Economic growth in the OECD slowed to 0.2% in the third quarter, two tenths less than in the second, with different developments between member countries and a significant drop in activity in Japan.

The Organization for Economic Cooperation and Development (OECD), which published this Thursday, the 20th, aggregate data from the countries for which it has statistics, pointed out that in year-on-year terms growth in the third quarter was 1.5%, two tenths less than in the previous quarter.

If the third quarter is considered in isolation, Japan suffered a 0.4% drop in Gross Domestic Product (GDP), after having increased 0.6% between April and June, due to the decrease in exports, indicated the OECD.

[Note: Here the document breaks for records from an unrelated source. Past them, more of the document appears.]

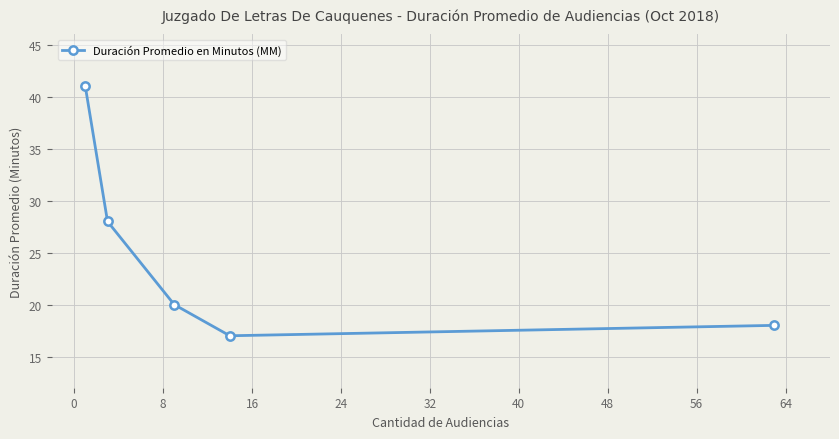

Reading left to right, list all the values displayed in this chart.

41	28	20	17	18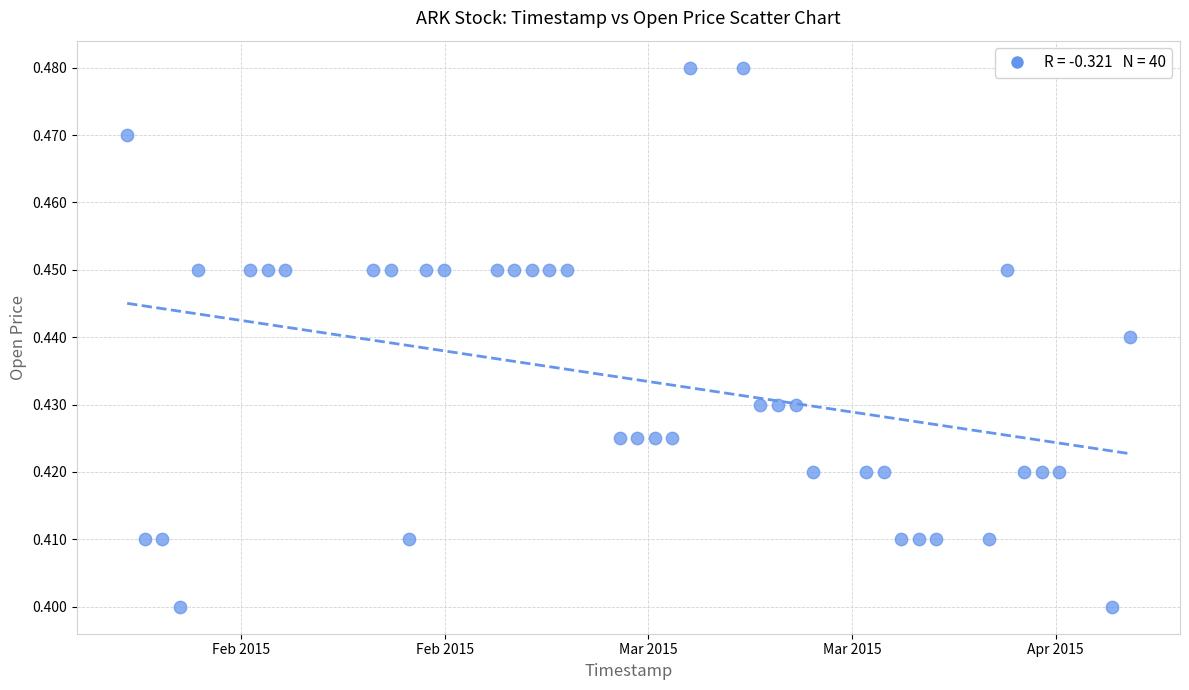

What is the range of X values (max minus min)?

4924800.0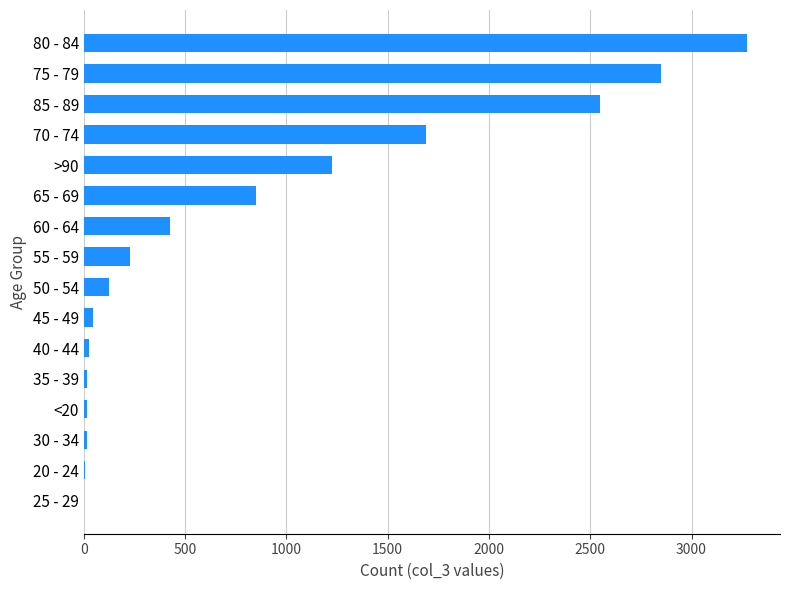

At which category does the chart reach its peak across all series?

80 - 84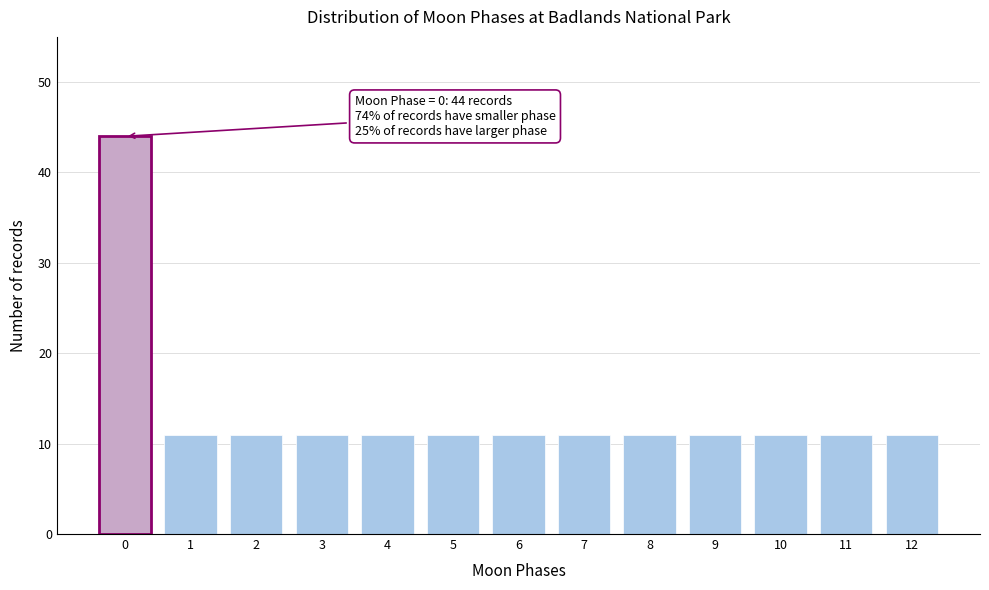

Reading right to left, what are all the values shown in this chart?

11	11	11	11	11	11	11	11	11	11	11	11	44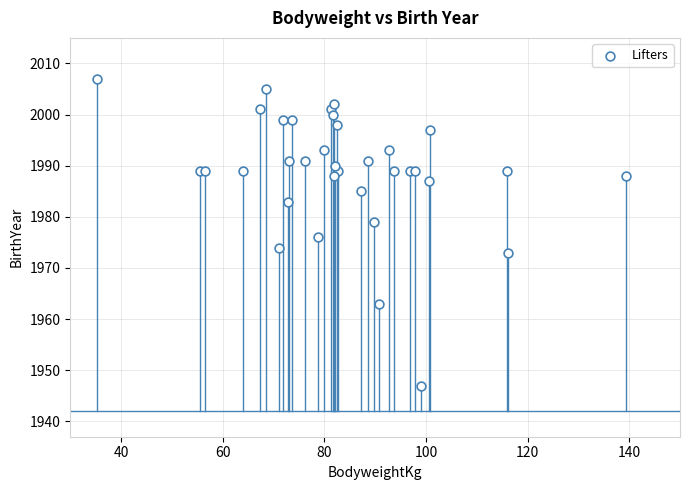

What Y value in the scatter plot is closest to 1977?

1976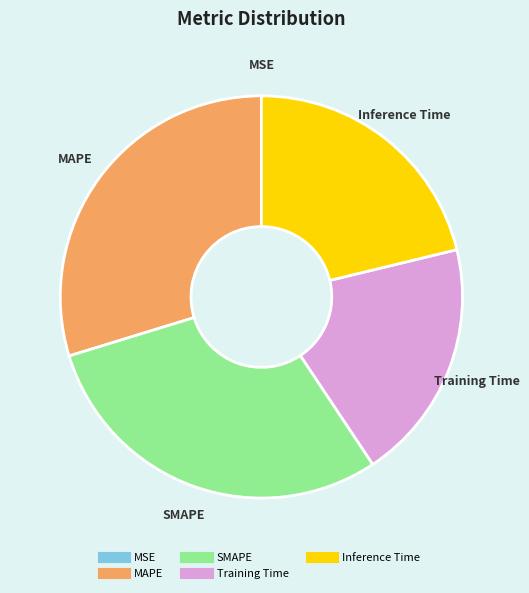

Between Training Time and SMAPE, which is larger?

SMAPE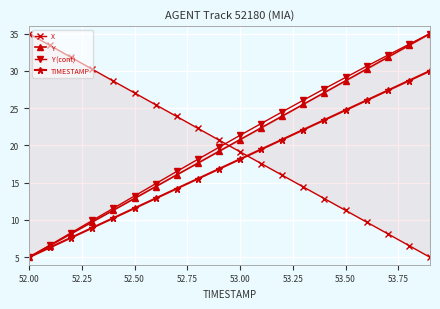

Is this an area chart (filled region under the line)?

No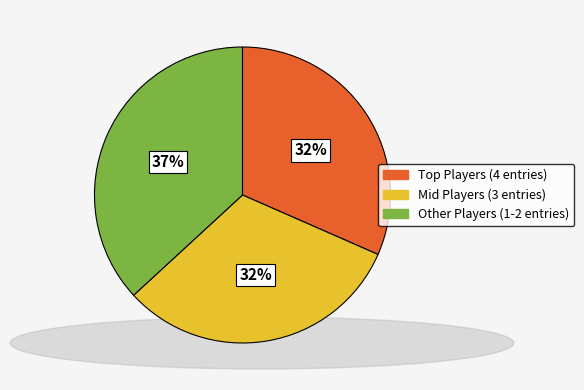

Count the number of slices in the pie.

3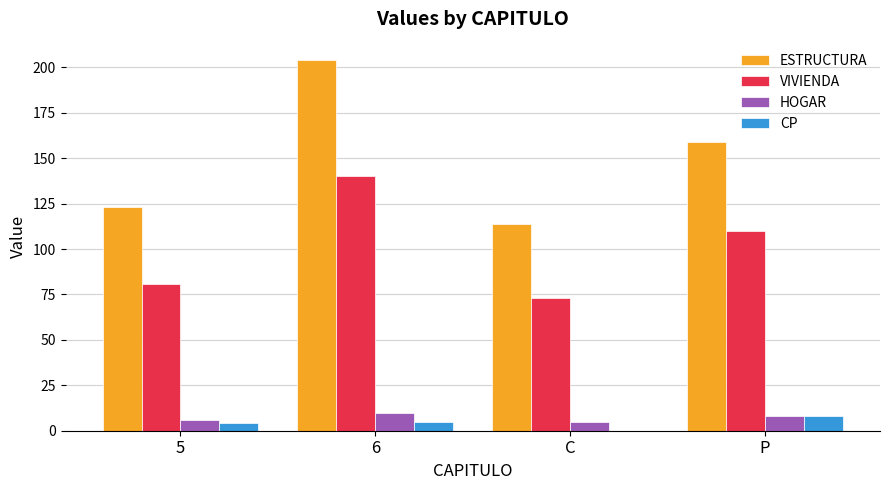

What is the average value of the CP series?

4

In the absence of data from the United States, another of the most significant developments was the acceleration of activity in France, with an increase of 0.5% between July and September, after an increase of 0.3% in the second quarter.

Spain’s growth in the third quarter, at 0.6%, tripled the OECD and euro zone average and was the seventh highest of the 25 countries for which statistics are available.

The biggest increase was recorded by Israel (3%, after a 1.1% drop between April and June), followed by Costa Rica (1.3% after a 2% increase), Portugal and Slovenia (both 0.8%).

Regarding the year-on-year evolution up to the third quarter, the biggest increase in GDP was that of Ireland (12.3%), followed by Costa Rica (5.1%), Poland (3.7%) and Israel (3.5%).